Task details => After locating the line with "1. Pour on a greased tray and cut into shape" in the data that follows, return it and every later line exactly, up to and including the line with "Foods That Can Make Your Mood Better".

Saved data entries =>

+++

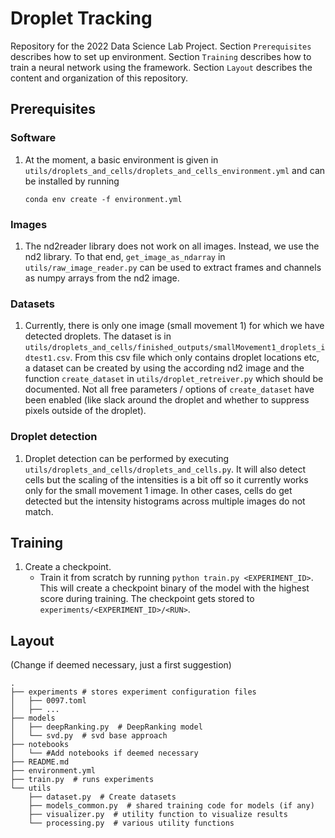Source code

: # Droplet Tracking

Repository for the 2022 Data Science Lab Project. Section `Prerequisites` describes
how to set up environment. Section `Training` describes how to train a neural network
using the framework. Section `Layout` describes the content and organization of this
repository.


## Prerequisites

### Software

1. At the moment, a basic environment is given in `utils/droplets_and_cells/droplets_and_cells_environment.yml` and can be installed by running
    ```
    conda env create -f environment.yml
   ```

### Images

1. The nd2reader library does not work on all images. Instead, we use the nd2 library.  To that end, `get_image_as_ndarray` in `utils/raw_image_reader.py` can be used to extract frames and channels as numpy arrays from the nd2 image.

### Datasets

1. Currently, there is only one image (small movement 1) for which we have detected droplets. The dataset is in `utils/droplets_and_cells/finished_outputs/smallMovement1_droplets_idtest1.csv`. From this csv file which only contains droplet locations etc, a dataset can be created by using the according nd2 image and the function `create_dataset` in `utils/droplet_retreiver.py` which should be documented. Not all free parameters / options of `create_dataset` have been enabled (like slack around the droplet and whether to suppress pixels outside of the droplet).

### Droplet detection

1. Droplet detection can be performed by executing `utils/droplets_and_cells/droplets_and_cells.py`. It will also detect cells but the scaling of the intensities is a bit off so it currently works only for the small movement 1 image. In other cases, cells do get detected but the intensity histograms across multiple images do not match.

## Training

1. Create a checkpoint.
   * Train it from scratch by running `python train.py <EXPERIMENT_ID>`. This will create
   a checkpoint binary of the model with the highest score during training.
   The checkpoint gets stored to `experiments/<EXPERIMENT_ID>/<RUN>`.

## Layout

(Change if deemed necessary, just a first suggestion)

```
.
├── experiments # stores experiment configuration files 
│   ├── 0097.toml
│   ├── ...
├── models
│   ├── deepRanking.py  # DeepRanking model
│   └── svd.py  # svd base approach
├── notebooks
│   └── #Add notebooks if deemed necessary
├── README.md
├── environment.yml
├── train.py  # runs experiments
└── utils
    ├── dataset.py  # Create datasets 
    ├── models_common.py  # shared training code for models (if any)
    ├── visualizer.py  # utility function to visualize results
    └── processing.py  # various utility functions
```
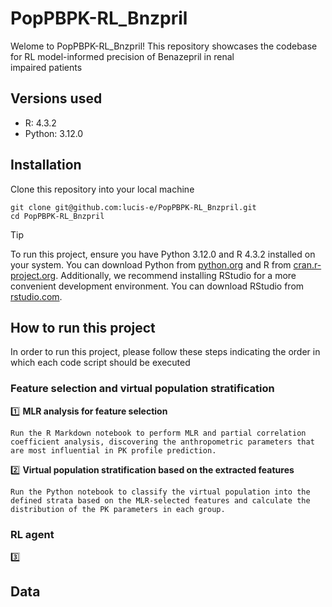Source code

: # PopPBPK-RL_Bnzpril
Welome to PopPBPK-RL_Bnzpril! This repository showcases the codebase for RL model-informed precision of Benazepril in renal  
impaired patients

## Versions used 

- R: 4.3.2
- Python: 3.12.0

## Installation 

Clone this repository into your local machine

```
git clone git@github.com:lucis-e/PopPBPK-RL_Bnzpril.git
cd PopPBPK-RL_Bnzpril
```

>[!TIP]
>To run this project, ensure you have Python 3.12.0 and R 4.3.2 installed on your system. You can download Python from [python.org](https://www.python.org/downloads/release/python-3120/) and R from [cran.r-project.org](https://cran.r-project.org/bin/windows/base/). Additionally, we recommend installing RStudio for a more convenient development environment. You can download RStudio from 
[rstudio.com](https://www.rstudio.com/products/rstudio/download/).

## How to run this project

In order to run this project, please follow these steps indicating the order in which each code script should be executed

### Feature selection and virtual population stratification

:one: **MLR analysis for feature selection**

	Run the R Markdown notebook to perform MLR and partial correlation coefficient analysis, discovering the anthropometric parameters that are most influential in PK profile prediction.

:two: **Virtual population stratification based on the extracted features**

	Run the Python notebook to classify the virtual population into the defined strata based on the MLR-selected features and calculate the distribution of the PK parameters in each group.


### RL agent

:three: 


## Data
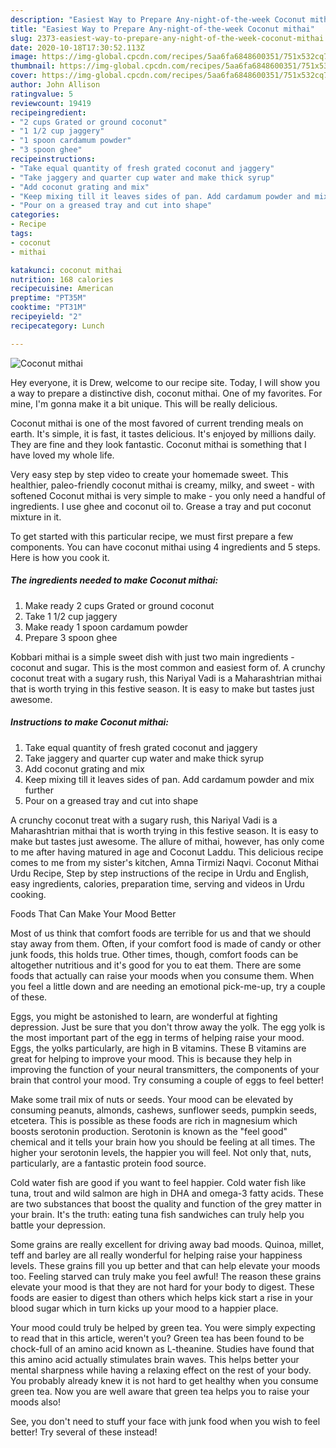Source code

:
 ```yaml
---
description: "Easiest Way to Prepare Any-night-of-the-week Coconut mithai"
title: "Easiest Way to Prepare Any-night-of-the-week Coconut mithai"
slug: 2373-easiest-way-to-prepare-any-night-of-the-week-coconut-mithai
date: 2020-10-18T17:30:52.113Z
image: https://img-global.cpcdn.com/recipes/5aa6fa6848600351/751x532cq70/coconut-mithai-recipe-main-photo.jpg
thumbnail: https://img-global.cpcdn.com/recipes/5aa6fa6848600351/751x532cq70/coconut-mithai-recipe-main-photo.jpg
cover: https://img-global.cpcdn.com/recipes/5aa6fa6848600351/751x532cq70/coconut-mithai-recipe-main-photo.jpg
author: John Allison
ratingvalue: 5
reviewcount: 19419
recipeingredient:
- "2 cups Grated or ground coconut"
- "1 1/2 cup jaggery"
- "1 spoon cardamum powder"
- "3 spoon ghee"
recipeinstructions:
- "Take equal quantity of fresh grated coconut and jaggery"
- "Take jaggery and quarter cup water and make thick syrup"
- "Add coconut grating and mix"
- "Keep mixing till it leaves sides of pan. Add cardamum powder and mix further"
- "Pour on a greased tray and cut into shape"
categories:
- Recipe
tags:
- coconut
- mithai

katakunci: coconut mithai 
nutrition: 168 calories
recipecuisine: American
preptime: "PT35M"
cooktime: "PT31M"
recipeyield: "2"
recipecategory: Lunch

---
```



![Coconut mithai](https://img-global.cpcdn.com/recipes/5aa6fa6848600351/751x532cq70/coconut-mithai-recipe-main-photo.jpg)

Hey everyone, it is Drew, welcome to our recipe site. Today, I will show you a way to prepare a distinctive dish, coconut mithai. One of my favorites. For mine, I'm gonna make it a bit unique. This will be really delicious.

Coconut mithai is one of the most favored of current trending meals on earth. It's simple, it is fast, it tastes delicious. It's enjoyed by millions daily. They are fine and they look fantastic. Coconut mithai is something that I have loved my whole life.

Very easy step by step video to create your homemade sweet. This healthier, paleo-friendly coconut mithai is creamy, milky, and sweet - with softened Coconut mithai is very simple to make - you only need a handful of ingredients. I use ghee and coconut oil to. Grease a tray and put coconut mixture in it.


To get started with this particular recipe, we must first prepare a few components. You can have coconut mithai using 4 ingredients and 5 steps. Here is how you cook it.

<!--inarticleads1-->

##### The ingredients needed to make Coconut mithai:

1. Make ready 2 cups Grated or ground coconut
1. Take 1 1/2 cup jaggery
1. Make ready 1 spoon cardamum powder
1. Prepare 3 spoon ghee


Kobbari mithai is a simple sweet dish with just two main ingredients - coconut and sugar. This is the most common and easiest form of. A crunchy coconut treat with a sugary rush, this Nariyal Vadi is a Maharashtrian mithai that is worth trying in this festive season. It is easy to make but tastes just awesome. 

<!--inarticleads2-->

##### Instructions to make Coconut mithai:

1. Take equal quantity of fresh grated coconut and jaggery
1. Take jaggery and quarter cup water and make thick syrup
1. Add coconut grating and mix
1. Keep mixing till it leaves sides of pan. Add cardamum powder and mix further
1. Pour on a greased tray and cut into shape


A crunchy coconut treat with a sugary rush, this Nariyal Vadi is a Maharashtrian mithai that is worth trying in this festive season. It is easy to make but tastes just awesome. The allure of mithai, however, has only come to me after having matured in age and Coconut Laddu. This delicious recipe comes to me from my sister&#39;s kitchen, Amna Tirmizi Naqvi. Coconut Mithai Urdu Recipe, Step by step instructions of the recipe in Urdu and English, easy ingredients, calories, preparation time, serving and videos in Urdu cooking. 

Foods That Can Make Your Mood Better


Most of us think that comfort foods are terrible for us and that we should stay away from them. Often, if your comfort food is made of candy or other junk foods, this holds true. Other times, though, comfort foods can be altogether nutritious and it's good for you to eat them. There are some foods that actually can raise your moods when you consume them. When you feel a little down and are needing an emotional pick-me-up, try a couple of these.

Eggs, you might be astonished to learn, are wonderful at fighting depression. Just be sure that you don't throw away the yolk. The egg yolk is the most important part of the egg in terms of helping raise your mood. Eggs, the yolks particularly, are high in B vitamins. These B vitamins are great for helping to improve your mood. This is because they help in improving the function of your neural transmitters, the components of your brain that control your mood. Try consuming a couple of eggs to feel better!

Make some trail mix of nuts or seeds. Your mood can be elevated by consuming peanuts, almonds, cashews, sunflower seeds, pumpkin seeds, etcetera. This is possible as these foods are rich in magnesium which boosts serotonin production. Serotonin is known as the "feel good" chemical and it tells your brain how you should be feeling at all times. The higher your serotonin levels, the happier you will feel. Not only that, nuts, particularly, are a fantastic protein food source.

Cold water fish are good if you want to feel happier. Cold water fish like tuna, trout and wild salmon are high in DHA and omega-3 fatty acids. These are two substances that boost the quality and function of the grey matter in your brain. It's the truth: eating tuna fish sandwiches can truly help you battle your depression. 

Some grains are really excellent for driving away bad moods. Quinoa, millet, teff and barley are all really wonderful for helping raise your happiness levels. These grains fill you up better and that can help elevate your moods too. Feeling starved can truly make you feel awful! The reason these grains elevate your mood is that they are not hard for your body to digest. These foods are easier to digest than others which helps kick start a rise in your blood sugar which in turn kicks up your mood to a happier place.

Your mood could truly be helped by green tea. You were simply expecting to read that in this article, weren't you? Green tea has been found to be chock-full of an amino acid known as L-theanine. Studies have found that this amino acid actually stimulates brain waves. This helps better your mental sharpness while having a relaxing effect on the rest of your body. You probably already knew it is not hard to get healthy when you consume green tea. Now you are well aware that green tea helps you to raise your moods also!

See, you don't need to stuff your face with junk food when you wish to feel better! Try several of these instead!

+++

Exercise answer =>
1. Pour on a greased tray and cut into shape


A crunchy coconut treat with a sugary rush, this Nariyal Vadi is a Maharashtrian mithai that is worth trying in this festive season. It is easy to make but tastes just awesome. The allure of mithai, however, has only come to me after having matured in age and Coconut Laddu. This delicious recipe comes to me from my sister&#39;s kitchen, Amna Tirmizi Naqvi. Coconut Mithai Urdu Recipe, Step by step instructions of the recipe in Urdu and English, easy ingredients, calories, preparation time, serving and videos in Urdu cooking. 

Foods That Can Make Your Mood Better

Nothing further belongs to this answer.